4 122670.17 1283099.1 1754.7491 8608938.8
5 222.30880 161.00106 84.852513 858.91905
6 226.47401 157.24962 94.798621 856.39922
7 62.059940 44.065286 26.615829 243.31532
8 10.526836 12.832855 2.2973532 70.958283
I understand that I may get unpredictable estimates when p is time dependent, particularly if no constraint is imposed on p6. However, even in models where p is constant (e.g. {p(.), c(.)}), I am getting very unexpected parameter values. The only ‘reliable’ estimates of parameters and abundance come when p is fixed (e.g. {p(t) = c(t)}, {p(.) = c(.)}, or even {p(t), c(.)} when p6=c.
For example, in {p(t)=c(t)}
Real Function Parameters of {p(t) = c(t)}
Parameter Estimate Standard Error Lower Upper
-------------------------- -------------- -------------- -------------- --------------
1:p 0.2274658 0.0330256 0.1692381 0.2985282
2:p 0.2856330 0.0362118 0.2201956 0.3615020
3:p 0.3863399 0.0421800 0.3075850 0.4715275
4:p 0.6023720 0.0459486 0.5098386 0.6881226
5:p 0.5560669 0.0451839 0.4666650 0.6419798
6:p 0.6949536 0.0427324 0.6054664 0.7717937
Population Estimates of {p(t) = c(t)}
95% Confidence Interval
Group N-hat Standard Error Lower Upper
--------- -------------- -------------- -------------- --------------
1 30.577812 5.8504369 24.554381 50.804960
2 34.200612 2.1417546 31.971475 41.544706
3 39.671624 5.3800951 33.198988 56.121670
4 11.451802 4.1318313 7.9496508 27.869296
5 68.444487 7.8429649 57.708167 89.945351
6 75.052945 6.2828268 66.862836 93.017133
7 23.427984 4.2456994 19.401267 39.025983
8 1.6601037 1.0544554 1.0726624 6.9967275
However, the models without p fixed to some value of c all performed considerably better by AICc, even though I know abundance estimates from these are unreliable.

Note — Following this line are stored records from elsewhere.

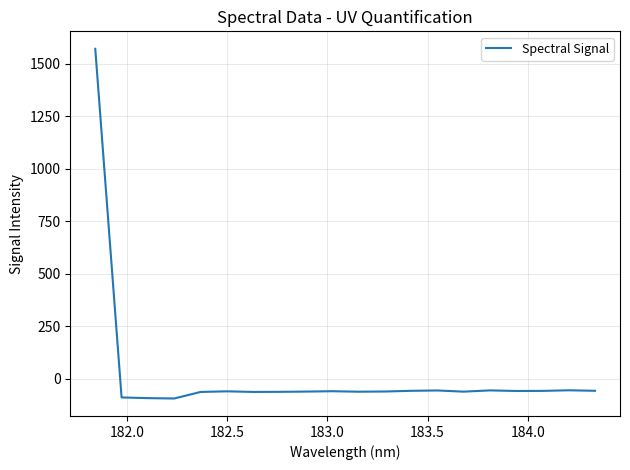

What is the smallest value displayed?

-93.1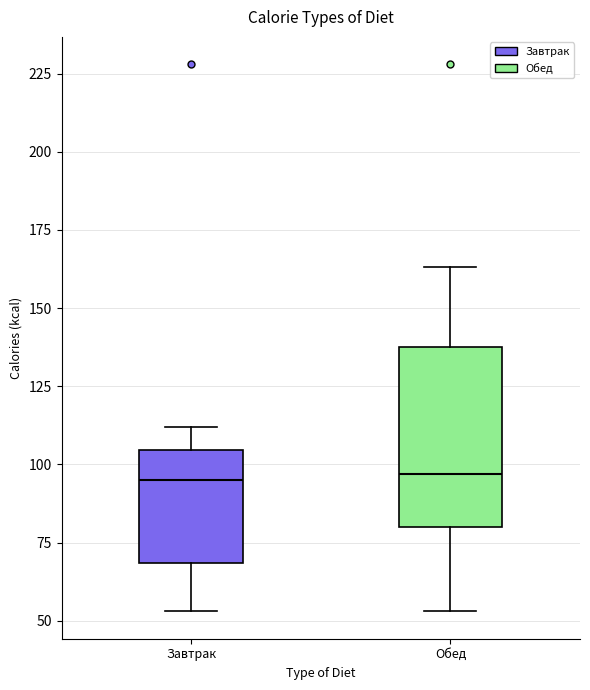

Comparing the boxes themselves (not the whiskers), which one is the tallest?

Обед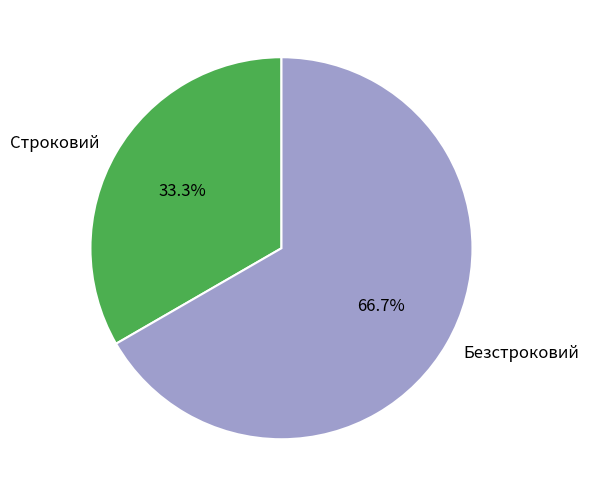

Which category has the smallest portion of the pie?

Строковий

Model__________________ AICc __ Del. AICc__AICc Wt.__Model Likel. __# Par__Deviance
{p(year), c(year)}________960.558__0.000 __ 0.674____ 1.000________ 4 __ 952.510
{p(.), c(.)}______________962.022__1.464 __0.324 ____ 0.481________ 2 __ 958.007
{p(t), c(.)} p6=c_________972.547__11.989__ 0.002 ____ 0.003________ 6 __ 960.446
{p(t, year), c(year)} p6=c}_975.482__14.924__ 0.000 ____ 0.001________ 12 __ 951.101
{p(t, year) = c(t, year)}___981.501__20.943__ 0.000 ____ 0.000________ 12 __ 957.120
{p(t) = c(t)}_____________990.659__30.101__ 0.000 ____ 0.000________ 6 __978.557
{p(year) = c(year)}_______1081.029__120.471__ 0.000____ 0.000_______ 2 __ 1077.015
{p(.) = c(.)}_____________1085.306__124.748__ 0.00____ 0.000________ 1 __ 1083.301
How can I resolve the issue with unreasonable parameter estimates leading to unreasonable derived estimates – or, how would I justify choosing one of the lower-performing models with p fixed, such as {p(t) = c(t)}? I've read through the 'book' and searched the internet to no avail. Thanks!